*What you have to do:* Whatever the records below hold, copy it all out exactly.

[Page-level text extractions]
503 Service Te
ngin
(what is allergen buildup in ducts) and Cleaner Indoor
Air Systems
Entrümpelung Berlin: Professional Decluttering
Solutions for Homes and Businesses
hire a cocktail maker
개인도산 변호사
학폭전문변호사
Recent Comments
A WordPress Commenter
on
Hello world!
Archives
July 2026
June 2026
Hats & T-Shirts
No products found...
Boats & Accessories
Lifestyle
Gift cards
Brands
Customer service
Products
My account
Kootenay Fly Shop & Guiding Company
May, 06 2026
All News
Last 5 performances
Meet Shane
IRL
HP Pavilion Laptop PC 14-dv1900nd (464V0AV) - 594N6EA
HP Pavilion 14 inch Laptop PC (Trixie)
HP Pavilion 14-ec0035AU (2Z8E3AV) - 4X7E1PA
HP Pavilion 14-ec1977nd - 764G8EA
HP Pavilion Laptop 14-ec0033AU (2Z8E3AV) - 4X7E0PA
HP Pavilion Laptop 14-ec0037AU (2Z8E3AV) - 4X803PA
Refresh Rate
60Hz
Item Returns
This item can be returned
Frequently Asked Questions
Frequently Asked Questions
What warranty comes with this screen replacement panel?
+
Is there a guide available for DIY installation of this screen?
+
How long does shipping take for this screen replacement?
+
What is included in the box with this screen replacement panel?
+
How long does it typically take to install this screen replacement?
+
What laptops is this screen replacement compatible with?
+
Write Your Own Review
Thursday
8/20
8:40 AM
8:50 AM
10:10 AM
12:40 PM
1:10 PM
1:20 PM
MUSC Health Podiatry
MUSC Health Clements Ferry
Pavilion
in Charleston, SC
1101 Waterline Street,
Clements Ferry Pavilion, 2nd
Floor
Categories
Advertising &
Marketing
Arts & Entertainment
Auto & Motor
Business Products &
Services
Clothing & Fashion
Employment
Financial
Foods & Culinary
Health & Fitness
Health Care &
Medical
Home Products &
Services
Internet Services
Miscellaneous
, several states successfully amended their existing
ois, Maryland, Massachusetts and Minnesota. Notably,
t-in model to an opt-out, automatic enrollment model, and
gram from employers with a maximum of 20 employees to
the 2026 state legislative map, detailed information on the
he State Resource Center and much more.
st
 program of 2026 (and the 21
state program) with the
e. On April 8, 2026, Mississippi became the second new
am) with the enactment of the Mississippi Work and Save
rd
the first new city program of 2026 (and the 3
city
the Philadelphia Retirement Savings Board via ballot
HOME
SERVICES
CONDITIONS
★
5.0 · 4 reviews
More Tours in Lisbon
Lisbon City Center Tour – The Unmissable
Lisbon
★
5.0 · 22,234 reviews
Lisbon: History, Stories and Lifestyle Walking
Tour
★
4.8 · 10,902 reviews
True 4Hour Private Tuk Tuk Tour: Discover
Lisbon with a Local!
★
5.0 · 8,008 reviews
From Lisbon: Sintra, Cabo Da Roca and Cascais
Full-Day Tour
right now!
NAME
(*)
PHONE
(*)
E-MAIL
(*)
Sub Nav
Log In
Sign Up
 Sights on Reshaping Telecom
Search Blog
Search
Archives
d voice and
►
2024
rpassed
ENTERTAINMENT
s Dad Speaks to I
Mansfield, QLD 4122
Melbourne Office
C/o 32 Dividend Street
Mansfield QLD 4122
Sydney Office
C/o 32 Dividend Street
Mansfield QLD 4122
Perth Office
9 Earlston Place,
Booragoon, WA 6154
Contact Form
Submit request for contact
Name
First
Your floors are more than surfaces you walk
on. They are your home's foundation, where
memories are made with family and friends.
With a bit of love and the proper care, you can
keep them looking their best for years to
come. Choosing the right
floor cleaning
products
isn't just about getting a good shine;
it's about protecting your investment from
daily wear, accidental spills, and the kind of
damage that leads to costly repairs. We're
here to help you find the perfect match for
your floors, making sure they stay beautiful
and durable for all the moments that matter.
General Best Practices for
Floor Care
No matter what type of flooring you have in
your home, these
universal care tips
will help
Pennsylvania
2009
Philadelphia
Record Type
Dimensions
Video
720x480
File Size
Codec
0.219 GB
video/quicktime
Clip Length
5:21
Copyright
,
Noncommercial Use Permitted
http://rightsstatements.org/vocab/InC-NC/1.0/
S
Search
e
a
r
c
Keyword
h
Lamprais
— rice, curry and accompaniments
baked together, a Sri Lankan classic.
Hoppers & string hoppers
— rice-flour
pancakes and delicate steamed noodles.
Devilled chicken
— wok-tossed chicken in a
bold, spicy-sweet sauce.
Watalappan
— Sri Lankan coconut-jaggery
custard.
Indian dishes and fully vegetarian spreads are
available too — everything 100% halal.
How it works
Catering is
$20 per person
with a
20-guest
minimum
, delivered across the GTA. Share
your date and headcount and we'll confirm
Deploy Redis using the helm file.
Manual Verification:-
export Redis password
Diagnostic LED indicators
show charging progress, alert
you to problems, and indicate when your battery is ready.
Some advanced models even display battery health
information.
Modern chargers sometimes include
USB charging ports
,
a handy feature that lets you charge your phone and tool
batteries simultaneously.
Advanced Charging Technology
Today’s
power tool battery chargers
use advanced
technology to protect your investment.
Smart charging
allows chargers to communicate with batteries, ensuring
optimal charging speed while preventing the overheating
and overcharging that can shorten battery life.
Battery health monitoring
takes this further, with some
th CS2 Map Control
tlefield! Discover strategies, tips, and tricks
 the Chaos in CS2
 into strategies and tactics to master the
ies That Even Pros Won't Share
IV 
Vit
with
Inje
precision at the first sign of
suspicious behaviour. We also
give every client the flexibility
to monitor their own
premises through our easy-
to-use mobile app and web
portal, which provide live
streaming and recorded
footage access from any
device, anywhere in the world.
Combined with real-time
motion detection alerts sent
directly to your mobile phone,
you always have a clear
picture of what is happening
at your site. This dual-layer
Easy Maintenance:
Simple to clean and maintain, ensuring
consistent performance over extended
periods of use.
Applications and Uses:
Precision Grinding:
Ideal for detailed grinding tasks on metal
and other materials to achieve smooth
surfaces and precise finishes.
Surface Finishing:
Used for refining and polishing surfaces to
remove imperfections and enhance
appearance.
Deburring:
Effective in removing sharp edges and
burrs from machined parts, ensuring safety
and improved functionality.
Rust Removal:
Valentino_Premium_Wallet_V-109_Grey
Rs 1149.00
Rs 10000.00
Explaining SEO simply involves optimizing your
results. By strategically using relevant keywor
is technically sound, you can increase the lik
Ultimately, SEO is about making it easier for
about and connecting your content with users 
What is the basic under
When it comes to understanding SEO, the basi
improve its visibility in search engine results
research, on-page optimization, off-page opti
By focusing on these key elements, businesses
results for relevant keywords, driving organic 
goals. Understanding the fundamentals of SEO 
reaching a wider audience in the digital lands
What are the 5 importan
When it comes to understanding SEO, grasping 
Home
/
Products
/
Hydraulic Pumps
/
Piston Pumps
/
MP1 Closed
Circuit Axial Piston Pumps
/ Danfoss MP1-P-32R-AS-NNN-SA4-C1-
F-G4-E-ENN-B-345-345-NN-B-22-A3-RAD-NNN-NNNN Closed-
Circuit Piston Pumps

*Finished exercise:*
503 Service Te
ngin
(what is allergen buildup in ducts) and Cleaner Indoor
Air Systems
Entrümpelung Berlin: Professional Decluttering
Solutions for Homes and Businesses
hire a cocktail maker
개인도산 변호사
학폭전문변호사
Recent Comments
A WordPress Commenter
on
Hello world!
Archives
July 2026
June 2026
Hats & T-Shirts
No products found...
Boats & Accessories
Lifestyle
Gift cards
Brands
Customer service
Products
My account
Kootenay Fly Shop & Guiding Company
May, 06 2026
All News
Last 5 performances
Meet Shane
IRL
HP Pavilion Laptop PC 14-dv1900nd (464V0AV) - 594N6EA
HP Pavilion 14 inch Laptop PC (Trixie)
HP Pavilion 14-ec0035AU (2Z8E3AV) - 4X7E1PA
HP Pavilion 14-ec1977nd - 764G8EA
HP Pavilion Laptop 14-ec0033AU (2Z8E3AV) - 4X7E0PA
HP Pavilion Laptop 14-ec0037AU (2Z8E3AV) - 4X803PA
Refresh Rate
60Hz
Item Returns
This item can be returned
Frequently Asked Questions
Frequently Asked Questions
What warranty comes with this screen replacement panel?
+
Is there a guide available for DIY installation of this screen?
+
How long does shipping take for this screen replacement?
+
What is included in the box with this screen replacement panel?
+
How long does it typically take to install this screen replacement?
+
What laptops is this screen replacement compatible with?
+
Write Your Own Review
Thursday
8/20
8:40 AM
8:50 AM
10:10 AM
12:40 PM
1:10 PM
1:20 PM
MUSC Health Podiatry
MUSC Health Clements Ferry
Pavilion
in Charleston, SC
1101 Waterline Street,
Clements Ferry Pavilion, 2nd
Floor
Categories
Advertising &
Marketing
Arts & Entertainment
Auto & Motor
Business Products &
Services
Clothing & Fashion
Employment
Financial
Foods & Culinary
Health & Fitness
Health Care &
Medical
Home Products &
Services
Internet Services
Miscellaneous
, several states successfully amended their existing
ois, Maryland, Massachusetts and Minnesota. Notably,
t-in model to an opt-out, automatic enrollment model, and
gram from employers with a maximum of 20 employees to
the 2026 state legislative map, detailed information on the
he State Resource Center and much more.
st
 program of 2026 (and the 21
state program) with the
e. On April 8, 2026, Mississippi became the second new
am) with the enactment of the Mississippi Work and Save
rd
the first new city program of 2026 (and the 3
city
the Philadelphia Retirement Savings Board via ballot
HOME
SERVICES
CONDITIONS
★
5.0 · 4 reviews
More Tours in Lisbon
Lisbon City Center Tour – The Unmissable
Lisbon
★
5.0 · 22,234 reviews
Lisbon: History, Stories and Lifestyle Walking
Tour
★
4.8 · 10,902 reviews
True 4Hour Private Tuk Tuk Tour: Discover
Lisbon with a Local!
★
5.0 · 8,008 reviews
From Lisbon: Sintra, Cabo Da Roca and Cascais
Full-Day Tour
right now!
NAME
(*)
PHONE
(*)
E-MAIL
(*)
Sub Nav
Log In
Sign Up
 Sights on Reshaping Telecom
Search Blog
Search
Archives
d voice and
►
2024
rpassed
ENTERTAINMENT
s Dad Speaks to I
Mansfield, QLD 4122
Melbourne Office
C/o 32 Dividend Street
Mansfield QLD 4122
Sydney Office
C/o 32 Dividend Street
Mansfield QLD 4122
Perth Office
9 Earlston Place,
Booragoon, WA 6154
Contact Form
Submit request for contact
Name
First
Your floors are more than surfaces you walk
on. They are your home's foundation, where
memories are made with family and friends.
With a bit of love and the proper care, you can
keep them looking their best for years to
come. Choosing the right
floor cleaning
products
isn't just about getting a good shine;
it's about protecting your investment from
daily wear, accidental spills, and the kind of
damage that leads to costly repairs. We're
here to help you find the perfect match for
your floors, making sure they stay beautiful
and durable for all the moments that matter.
General Best Practices for
Floor Care
No matter what type of flooring you have in
your home, these
universal care tips
will help
Pennsylvania
2009
Philadelphia
Record Type
Dimensions
Video
720x480
File Size
Codec
0.219 GB
video/quicktime
Clip Length
5:21
Copyright
,
Noncommercial Use Permitted
http://rightsstatements.org/vocab/InC-NC/1.0/
S
Search
e
a
r
c
Keyword
h
Lamprais
— rice, curry and accompaniments
baked together, a Sri Lankan classic.
Hoppers & string hoppers
— rice-flour
pancakes and delicate steamed noodles.
Devilled chicken
— wok-tossed chicken in a
bold, spicy-sweet sauce.
Watalappan
— Sri Lankan coconut-jaggery
custard.
Indian dishes and fully vegetarian spreads are
available too — everything 100% halal.
How it works
Catering is
$20 per person
with a
20-guest
minimum
, delivered across the GTA. Share
your date and headcount and we'll confirm
Deploy Redis using the helm file.
Manual Verification:-
export Redis password
Diagnostic LED indicators
show charging progress, alert
you to problems, and indicate when your battery is ready.
Some advanced models even display battery health
information.
Modern chargers sometimes include
USB charging ports
,
a handy feature that lets you charge your phone and tool
batteries simultaneously.
Advanced Charging Technology
Today’s
power tool battery chargers
use advanced
technology to protect your investment.
Smart charging
allows chargers to communicate with batteries, ensuring
optimal charging speed while preventing the overheating
and overcharging that can shorten battery life.
Battery health monitoring
takes this further, with some
th CS2 Map Control
tlefield! Discover strategies, tips, and tricks
 the Chaos in CS2
 into strategies and tactics to master the
ies That Even Pros Won't Share
IV 
Vit
with
Inje
precision at the first sign of
suspicious behaviour. We also
give every client the flexibility
to monitor their own
premises through our easy-
to-use mobile app and web
portal, which provide live
streaming and recorded
footage access from any
device, anywhere in the world.
Combined with real-time
motion detection alerts sent
directly to your mobile phone,
you always have a clear
picture of what is happening
at your site. This dual-layer
Easy Maintenance:
Simple to clean and maintain, ensuring
consistent performance over extended
periods of use.
Applications and Uses:
Precision Grinding:
Ideal for detailed grinding tasks on metal
and other materials to achieve smooth
surfaces and precise finishes.
Surface Finishing:
Used for refining and polishing surfaces to
remove imperfections and enhance
appearance.
Deburring:
Effective in removing sharp edges and
burrs from machined parts, ensuring safety
and improved functionality.
Rust Removal:
Valentino_Premium_Wallet_V-109_Grey
Rs 1149.00
Rs 10000.00
Explaining SEO simply involves optimizing your
results. By strategically using relevant keywor
is technically sound, you can increase the lik
Ultimately, SEO is about making it easier for
about and connecting your content with users 
What is the basic under
When it comes to understanding SEO, the basi
improve its visibility in search engine results
research, on-page optimization, off-page opti
By focusing on these key elements, businesses
results for relevant keywords, driving organic 
goals. Understanding the fundamentals of SEO 
reaching a wider audience in the digital lands
What are the 5 importan
When it comes to understanding SEO, grasping 
Home
/
Products
/
Hydraulic Pumps
/
Piston Pumps
/
MP1 Closed
Circuit Axial Piston Pumps
/ Danfoss MP1-P-32R-AS-NNN-SA4-C1-
F-G4-E-ENN-B-345-345-NN-B-22-A3-RAD-NNN-NNNN Closed-
Circuit Piston Pumps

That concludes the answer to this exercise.